Elles sont beaucoup plus grosses (presque deux fois) que les fibres lentes, elles sont très puissantes et efficaces, mais elles ne peuvent pas fournir une énergie de longue durée.
Leurs contractions prolongées s'accompagnent de la formation d'acide lactique.
Elles se fatiguent donc facilement.
Ce sont ces types de fibres utilisées dans les efforts comme le sprint.
chez les sportifs pratiquant des activités d'explosivités, on peut voir le pourcentage de fibres rapides monter à 75 %.


3- les fibres intermédiaires IIa

Comme leur nom l'indique, elles sont intermédiaires aux deux autres, de part leur taille, leur puissance et leur capacité à maintenir un effort prolongé.

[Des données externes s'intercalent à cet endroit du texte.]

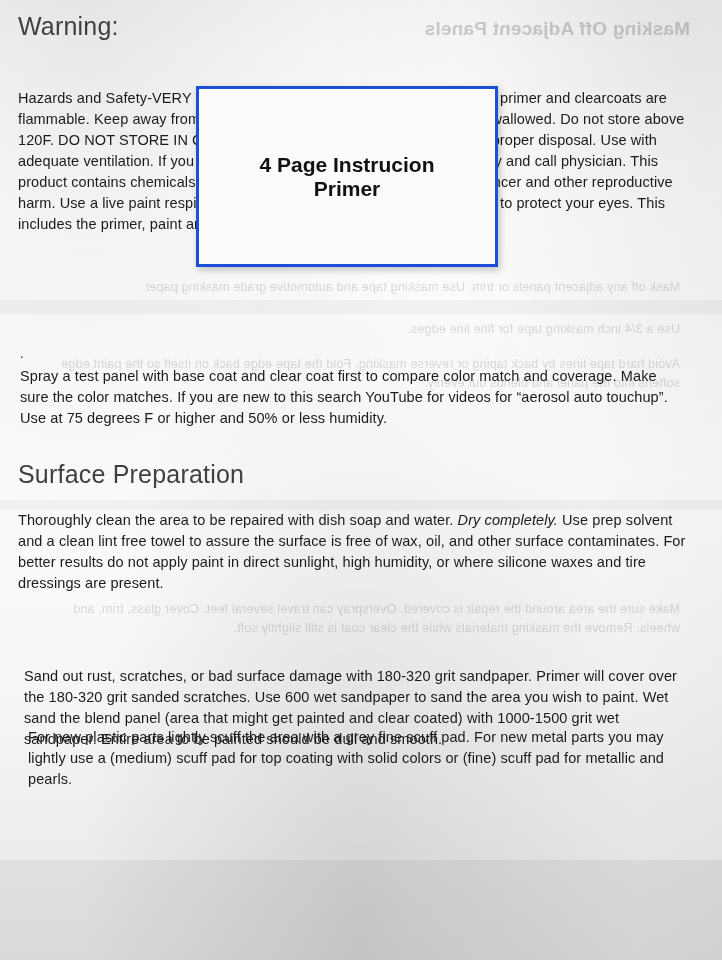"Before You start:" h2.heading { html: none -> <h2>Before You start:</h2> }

Le corps humain est constitué de manière à ce que les muscles de la posture ou les muscles que l'on utilise tout au long de la journée soient constitués de fibres lentes.
Les muscles explosifs sont plutôt constitués de fibres rapides.

Pour comprendre comment le corps fait fonctionner telle ou telle fibres, il suffit d'imaginer cet exemple :
lorsque l'on lève un objet, un stylo par exemple, le cerveau évalue l'effort à effectuer et envoie l'ordre d'activer les fibres lentes des muscles en question. Si le stylo était une charge plus lourde, les fibres lentes ne suffiraient pas, il faudrait alors la mise en action d'autres fibres plus fortes. Le cerveaux solliciterait les fibres intermédiaires d'abord, puis, si nécessaire les fibres rapides .

Nous ne somme pas tous prédisposés à être sprinteur ou coureur de fond, en effet certains athlètes présentent des prédominances d'un type de fibre. C'est le cas des kenyans avec les fibres lentes par exemple, ou certains Jamaïcains avec les fibres rapides.

Même si Bekele est très rapide, s'il s'entraînait pour devenir sprinter, il n'arriverait pas à rivaliser avec des athlètes prédisposés.

Contrairement à ce que l'on pourrait penser, l'entraînement, ne permet pas de transformer des fibres lentes en fibres rapides.
L'entrainement en force par exemple permettra aux fibres rapides d'être plus efficaces, mais elles ne prendront pas la place des lentes.
L'entrainement en endurance peut transformer en partie des fibres rapides en fibres intermédiaires.
Un sujet sédentaire aura une part de fibres rapides plus importante qu'un sujet entraîné.
Cela ne veut pas dire qu'il aura moins de force après l'entrainement en endurance, mais ses fibres musculaires auront évoluées.